According to Johnson, protesters from 16 different states and Canada witnessed how Garza, Cullors, and Tometi brought 600 different people together in Ferguson.

“I think they’re central,” he said. “The character of the folks that we were bringing out I think was really important in terms of having a group that was significantly women, significantly queer, having Black transgender people in the space. And that’s possible because of them and the national team that they built up around them.”

Cullors said that organizing the movement hasn’t been easy, as women in leadership are still looked at skeptically. Garza said women aren’t often seen as leaders and dealing with patriarchy is a challenge.

“I believe if Black Lives Matter was created by three Black men, Opal, Alicia and myself wouldn’t have to fight so hard to remind people we are the co-founders,” Cullors said.

Tia Oso, 33, national coordinator of the Black Immigration Network and organizer of BAJI Arizona, copyedited content for Tometi and Black Lives Matter’s social platforms in 2013. She said prominent figures and media would talk about the movement, but not the people behind it.

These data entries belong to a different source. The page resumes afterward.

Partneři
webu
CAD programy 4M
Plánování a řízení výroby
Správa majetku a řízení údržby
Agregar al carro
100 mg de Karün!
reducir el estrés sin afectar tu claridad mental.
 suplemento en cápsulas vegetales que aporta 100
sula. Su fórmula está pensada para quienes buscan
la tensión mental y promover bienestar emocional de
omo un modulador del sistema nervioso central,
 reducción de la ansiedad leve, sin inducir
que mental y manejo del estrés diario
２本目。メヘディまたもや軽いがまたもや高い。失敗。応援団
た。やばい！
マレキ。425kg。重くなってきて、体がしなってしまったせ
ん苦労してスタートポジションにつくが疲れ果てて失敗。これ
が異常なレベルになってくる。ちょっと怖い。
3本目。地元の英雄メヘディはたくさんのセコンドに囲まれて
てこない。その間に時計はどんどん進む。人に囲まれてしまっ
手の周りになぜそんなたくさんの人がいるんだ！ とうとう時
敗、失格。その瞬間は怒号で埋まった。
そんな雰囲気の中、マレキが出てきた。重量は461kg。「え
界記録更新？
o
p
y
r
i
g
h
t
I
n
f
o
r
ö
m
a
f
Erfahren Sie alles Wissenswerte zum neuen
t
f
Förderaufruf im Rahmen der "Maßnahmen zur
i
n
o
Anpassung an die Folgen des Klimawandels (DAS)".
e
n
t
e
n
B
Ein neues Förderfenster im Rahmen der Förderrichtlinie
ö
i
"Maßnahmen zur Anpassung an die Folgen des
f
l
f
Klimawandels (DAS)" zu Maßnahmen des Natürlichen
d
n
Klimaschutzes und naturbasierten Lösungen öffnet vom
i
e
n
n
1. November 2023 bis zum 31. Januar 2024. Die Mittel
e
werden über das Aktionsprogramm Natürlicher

She and others used social media to remind people of Garza, Cullors, and Tometi’s work.

“Twitter and other social media outlets are where we purposefully lifted the three of them up,” said Oso. “It was like, ‘Hey, if you’re going to have a conversation about Black Lives Matter and what it means as an idea, as a rally and cry… at least acknowledge who the creators are.’”

Tometi said despite such road blocks, leaders like herself, Cullors and Garza are needed.

“Our people and our movement largely are ready for the type of leadership that we embody, and we are who we are as the two of them being queer Black women unapologetically, and me being Nigerian,” said Tometi.

According to Cullors, Black women have always led Black movements. Ella Baker, Diane Nash, and Fannie Lou Hamer are Black women leaders who were critical in developing movements, and their names aren’t heard often. Cullors said women are on the front lines, strategizing, organizing and developing policy in Ferguson and around the country. “We’re leading the movement; we’re the architects of the movement.”